_課題内容_
以下の記録にある行をすべて、一字一句変えずに出力してください。画像は出力に含めないでください。

#### 提供記録 ####

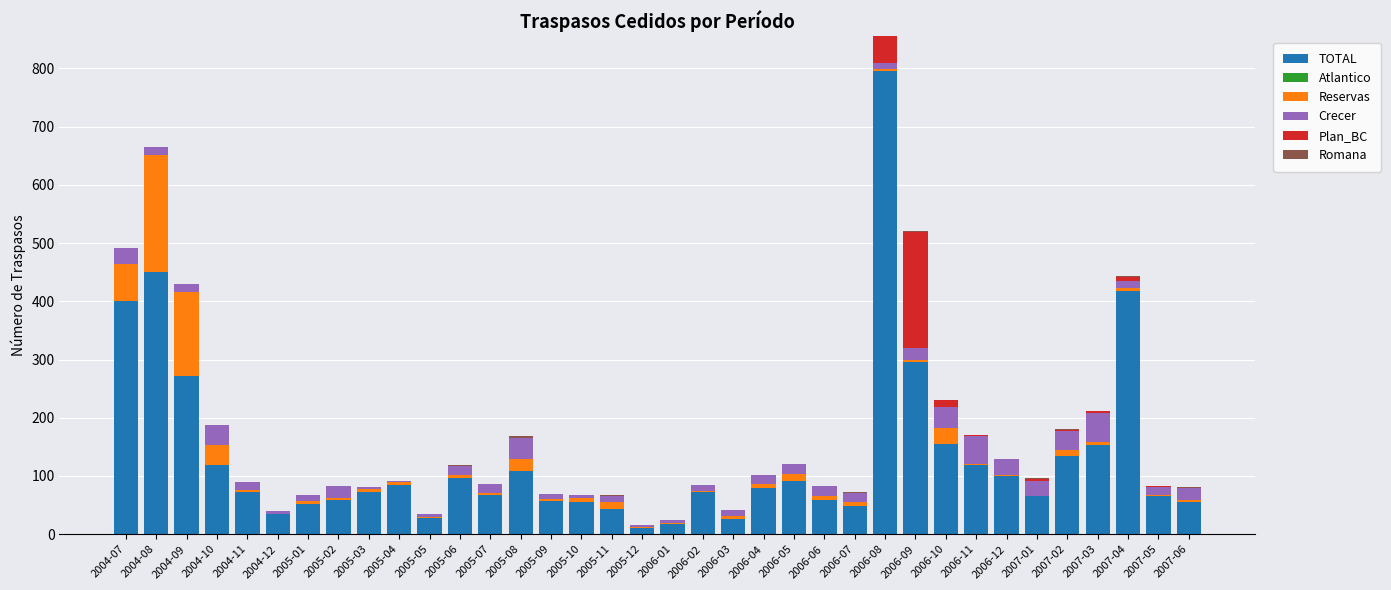

At which label does TOTAL first exceed 72?

2004-07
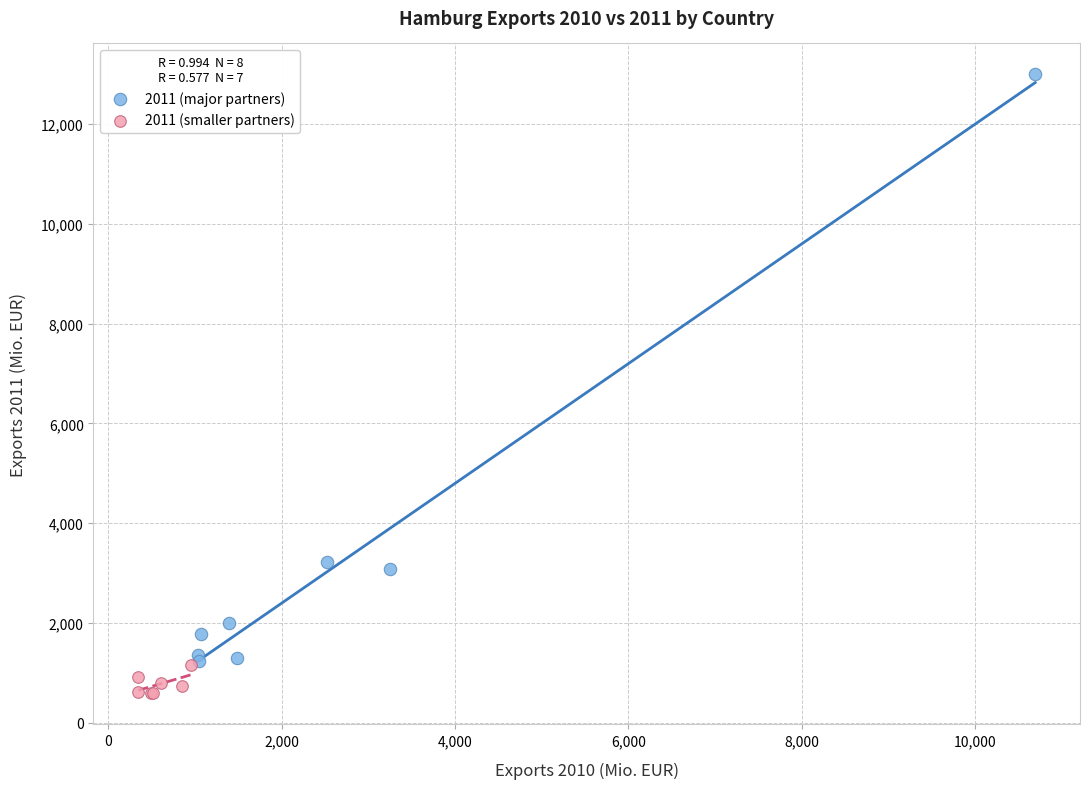

Which series has the largest Y range (max minus min)?

2011 (major partners)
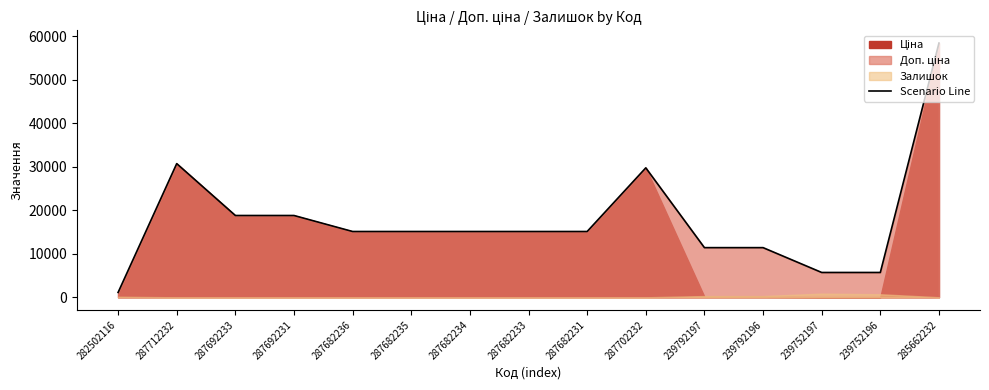

Reading left to right, what are all the values shown in this chart?

1109.2	30717.1	18796.8	18796.8	15120.0	15120.0	15120.0	15120.0	15120.0	29747.2	11410.0	11410.0	5705.0	5705.0	58426.5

####

_出力結果_
At which label does TOTAL first exceed 72?

2004-07

Which series has the largest Y range (max minus min)?

2011 (major partners)

Reading left to right, what are all the values shown in this chart?

1109.2	30717.1	18796.8	18796.8	15120.0	15120.0	15120.0	15120.0	15120.0	29747.2	11410.0	11410.0	5705.0	5705.0	58426.5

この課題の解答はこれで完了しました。